[start Quoted passage]
10. The questions come to the fore and call for determination, first, whether the date, on which the notification was made, i.e., 5th March, 1949, could be said to be the date of the commencement of the Act, in respect of the area to which the notification related, and secondly, whether advantage could be taken by a defendant of what was provided for by Section 15 of the Act to defeat a plaintiff's suit, even though at the time when the suit had been filed Section 15 was inapplicable to such a suit.

11. In regard to the first question there appeared to us to be little difficulty, for what the State Government could do under the Proviso was nothing more or nothing less than by notification to make the Act, i.e., U. P. (Temporary) Control of Rent and Eviction Act. 1947, applicable to a town area or any other area. To us it appears that the words 'on the date of the commencement of this Act' in Section 15 of the Act were advisedly put in, in order to make the relief available to defendants under Section 15 in respect of the areas which were subsequently brought under the purview of the Act. A similar view was taken by this Court in Hazari Lal v. Kanhaiya Lal : AIR1953All686 by Malik C J., and Agarwala. .1 There could, in our view, be no question of prospectivity or retrospectivity in the case of a notification under the proviso to Sub-section (2-A) of Section 1 , The question that, therefore, remains for determination was the second question formulated above namely whether the appellants could take advantage of the protection provided for tenants under Section 15 of the Act in the instant case.
[end Quoted passage]
[start Stored data]
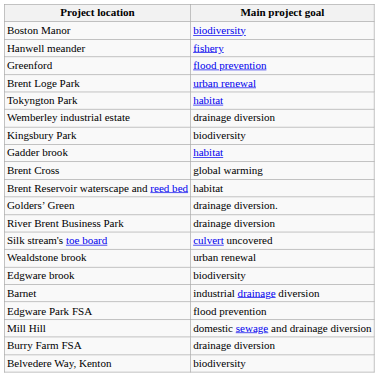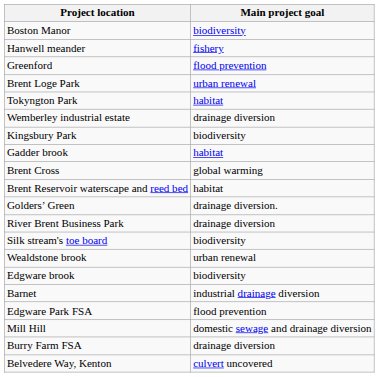Silk stream's toe board | Main project goal: culvert uncovered -> biodiversity
Belvedere Way, Kenton | Main project goal: biodiversity -> culvert uncovered
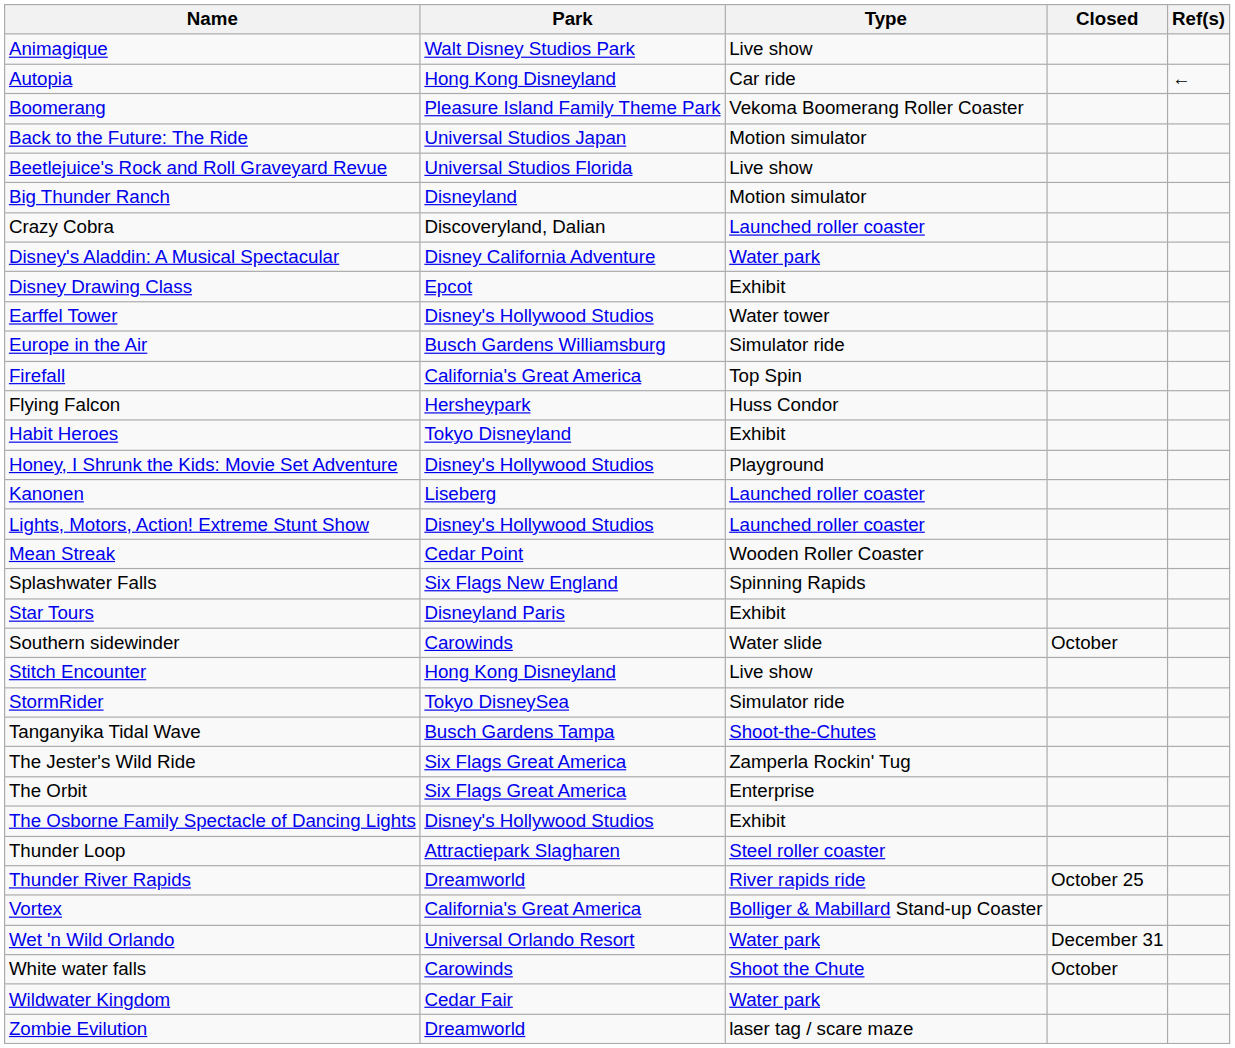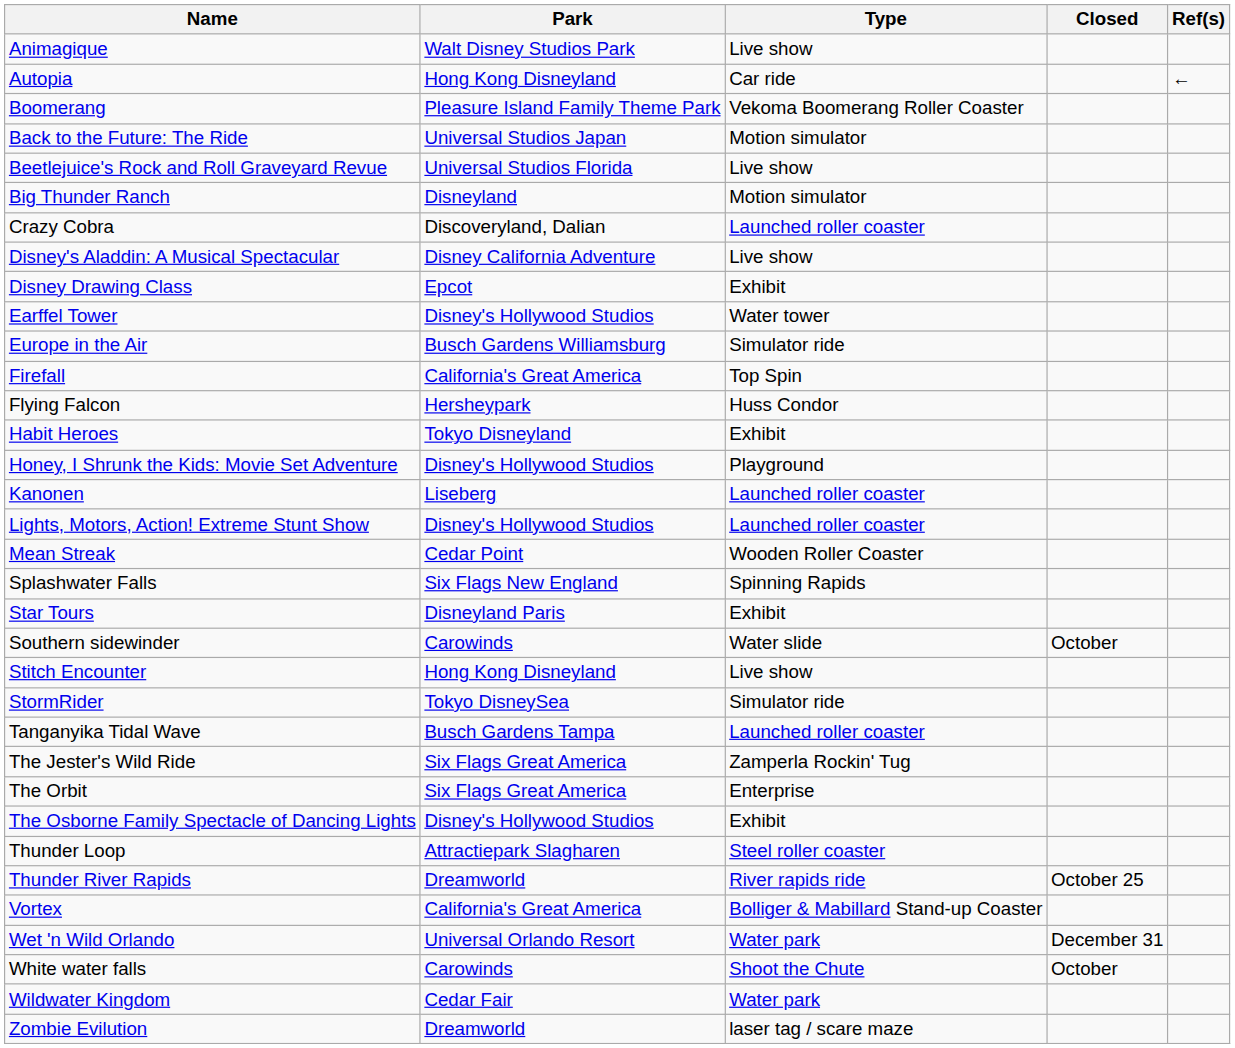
[end Stored data]
**Problem to solve**
Write out everything from "10. The questions" down to "such a suit." in the passage on the rent control act, substituting "gazette notice" for "notification".

**Solution to this task**
10. The questions come to the fore and call for determination, first, whether the date, on which the gazette notice was made, i.e., 5th March, 1949, could be said to be the date of the commencement of the Act, in respect of the area to which the gazette notice related, and secondly, whether advantage could be taken by a defendant of what was provided for by Section 15 of the Act to defeat a plaintiff's suit, even though at the time when the suit had been filed Section 15 was inapplicable to such a suit.